C.S. Lewis on the beginning of friendship:
“What? You too? I thought I was the only one.”
Humans have a need for community. Church. Book club. Bowling club, whatever. In big cities and impersonal suburbs, in recent decades we live more isolated lives. Our children grow up and move away. Some of us live in gated communities. C-19 has made this even worse. A group of friends from Berkeley High, class of 1957 (plus a few more) have started having weekly Zoom meetings. There is an openness and sharing that surprised us. Many of us didn’t know each other in high school. Or, at best, we knew who others were, but only from a distance.
Social cliques, economics, and racial barriers kept us from knowing each other. Pile on top of that adolescent insecurities, and there were a lot of barriers to getting to know people different from me.
Our class has been fortunate to have a strong reunion committee. We’ve managed to stay in touch. Things are pressing in on us, though. Covid. Retirement and health issues. All of us being 80-ish. Along comes Zoom. We’ve started having weekly meetings. First an hour, then 90 minutes, now around two hours. We really seem to want to hear each others’ stories. I’ve been thrilled to see how trusting and open we are being with each other. So, I asked people to share what they get out of these meetings. Here as some excerpts:
It’s as if I’ve followed Alice down the rabbit hole to get to know the people I didn’t know in high school and come back out having known them all my life. It is a spiritual experience.
The common thread is that we each thought that we were the only ones with growing pains and emotional problems.
Each of us is different in so many ways. Why would we develop friendships? Classmates are willing to share their journey and I love hearing about their experiences… the stories enrich my life. It almost seems like our differences are bringing us closer together.
A wise man once told me, regarding a support group I was joining, that even after I thought I had heard it all, there would always be some small thing in any meeting that would be useful to me, and these small things added up, over time, to positive and meaningful changes in my life. I get that vibe from this group.
A common theme is how many of us felt we were different than others in our high school. I never realized until now that that was an issue for many of us. We weren’t encouraged to speak our truth. I didn’t know what my truth was. I was shy and had low self-esteem. We can grow and change at any time in our life. And I’m happy I can keep doing so in my 80s.
With this Zoom group, we have people who are talking about their lives. The people in our BHS group have a varied and always interesting story to tell about their struggles and successes.
In my angry and turgid state of mind from age 13 thru 18, I had little interaction of any helpful consequence with most of our classmates. Now a bit older, I appreciate how much good stuff I missed as we share or listen to other experiences by our BHS ‘57 mates.

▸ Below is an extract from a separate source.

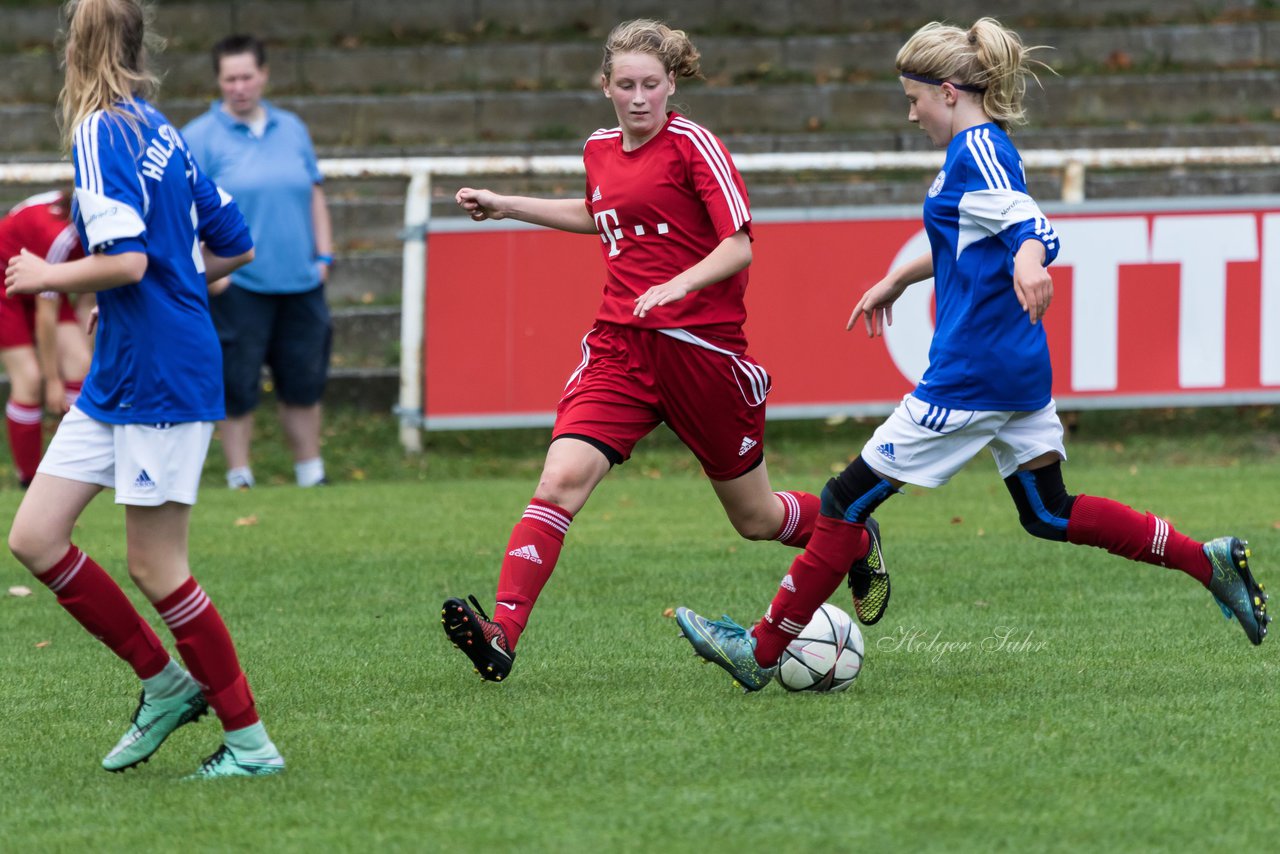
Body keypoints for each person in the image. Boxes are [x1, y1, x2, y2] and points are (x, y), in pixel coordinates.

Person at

I’m very grateful for all that.
The group discussions have helped me reaffirm how lucky I was to grow up in Berkeley in the 40’s and 50’s. Our zoom discussions are helpful to trigger memories of the experiences I had. Our connections with our childhoods in Berkeley are good things to keep with us.

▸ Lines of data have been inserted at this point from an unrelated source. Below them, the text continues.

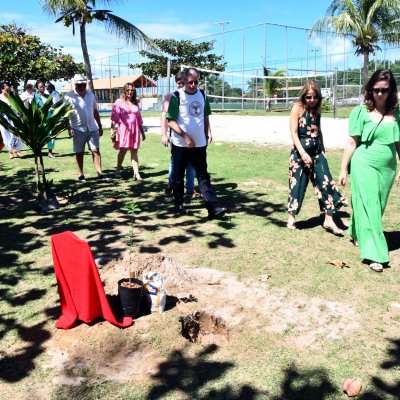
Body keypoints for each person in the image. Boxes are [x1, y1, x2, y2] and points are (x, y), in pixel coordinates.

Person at [338, 69, 400, 272]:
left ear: (391, 91)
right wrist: (342, 169)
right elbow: (351, 142)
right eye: (376, 90)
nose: (380, 94)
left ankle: (356, 229)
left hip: (388, 168)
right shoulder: (360, 112)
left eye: (385, 90)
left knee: (377, 205)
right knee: (371, 204)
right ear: (370, 90)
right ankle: (375, 254)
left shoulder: (397, 113)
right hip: (363, 163)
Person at [287, 80, 347, 232]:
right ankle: (291, 217)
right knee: (298, 185)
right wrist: (302, 153)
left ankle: (328, 219)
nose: (311, 100)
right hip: (300, 154)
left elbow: (318, 131)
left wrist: (323, 152)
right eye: (308, 97)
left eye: (314, 97)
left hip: (317, 153)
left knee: (326, 182)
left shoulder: (317, 110)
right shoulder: (297, 108)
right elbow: (293, 133)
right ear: (303, 96)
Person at [166, 67, 225, 218]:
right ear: (184, 81)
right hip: (180, 144)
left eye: (196, 82)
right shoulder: (176, 96)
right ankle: (179, 205)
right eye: (190, 82)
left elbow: (205, 116)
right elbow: (170, 121)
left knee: (203, 175)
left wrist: (209, 132)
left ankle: (212, 208)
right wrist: (185, 137)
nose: (193, 85)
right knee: (178, 176)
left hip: (199, 144)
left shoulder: (203, 95)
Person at [161, 71, 200, 198]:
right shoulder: (171, 96)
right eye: (179, 83)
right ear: (176, 83)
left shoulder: (193, 95)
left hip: (192, 137)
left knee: (191, 163)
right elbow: (165, 117)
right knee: (175, 163)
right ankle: (171, 185)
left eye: (184, 83)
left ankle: (189, 189)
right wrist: (164, 134)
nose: (182, 85)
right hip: (177, 137)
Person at [64, 74, 106, 181]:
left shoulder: (90, 94)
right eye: (79, 85)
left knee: (95, 150)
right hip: (77, 129)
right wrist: (69, 128)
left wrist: (100, 126)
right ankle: (81, 175)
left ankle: (99, 173)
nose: (82, 87)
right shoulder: (68, 96)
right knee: (79, 152)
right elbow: (65, 114)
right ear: (75, 85)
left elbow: (95, 110)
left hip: (92, 128)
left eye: (83, 85)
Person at [110, 82, 145, 179]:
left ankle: (136, 173)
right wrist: (112, 129)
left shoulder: (136, 103)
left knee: (134, 152)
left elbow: (139, 119)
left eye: (132, 90)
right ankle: (118, 169)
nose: (130, 92)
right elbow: (114, 117)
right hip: (124, 130)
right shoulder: (119, 102)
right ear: (124, 91)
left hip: (135, 131)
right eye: (128, 90)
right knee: (123, 151)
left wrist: (142, 132)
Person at [0, 82, 23, 159]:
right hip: (3, 118)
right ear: (2, 89)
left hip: (13, 117)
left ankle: (18, 150)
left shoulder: (11, 97)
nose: (8, 91)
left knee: (16, 134)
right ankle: (10, 152)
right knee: (5, 135)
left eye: (9, 90)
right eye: (6, 90)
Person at [34, 80, 56, 158]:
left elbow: (52, 105)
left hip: (50, 117)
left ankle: (50, 152)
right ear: (37, 88)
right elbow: (36, 107)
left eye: (43, 86)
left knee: (51, 134)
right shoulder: (36, 96)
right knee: (41, 136)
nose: (42, 88)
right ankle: (38, 151)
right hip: (41, 119)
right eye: (40, 87)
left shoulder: (48, 96)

In high school I was too busy trying to survive the chaotic, confused world I knew at home, while struggling to find a way to fit into the BHS environment.Yet, we all had to search, create, construct our own uniqueness.
Our life stories illuminate the paths that continue to lead us through our unique journey of living. In high school were we not butterflies molten into a chrysalis, a hard exoskeleton protecting the developing butterfly beneath? How gratifying these meet-ups are, for now we have a chance to fulfill our curiosity of seeing the size, shape, color of the butterflies that emerged.
Wow. I am so grateful to be a part of this unique group. Somehow, we discovered that we continue to grow… even in our 80s! Zoom makes this possible. Hooray for technology.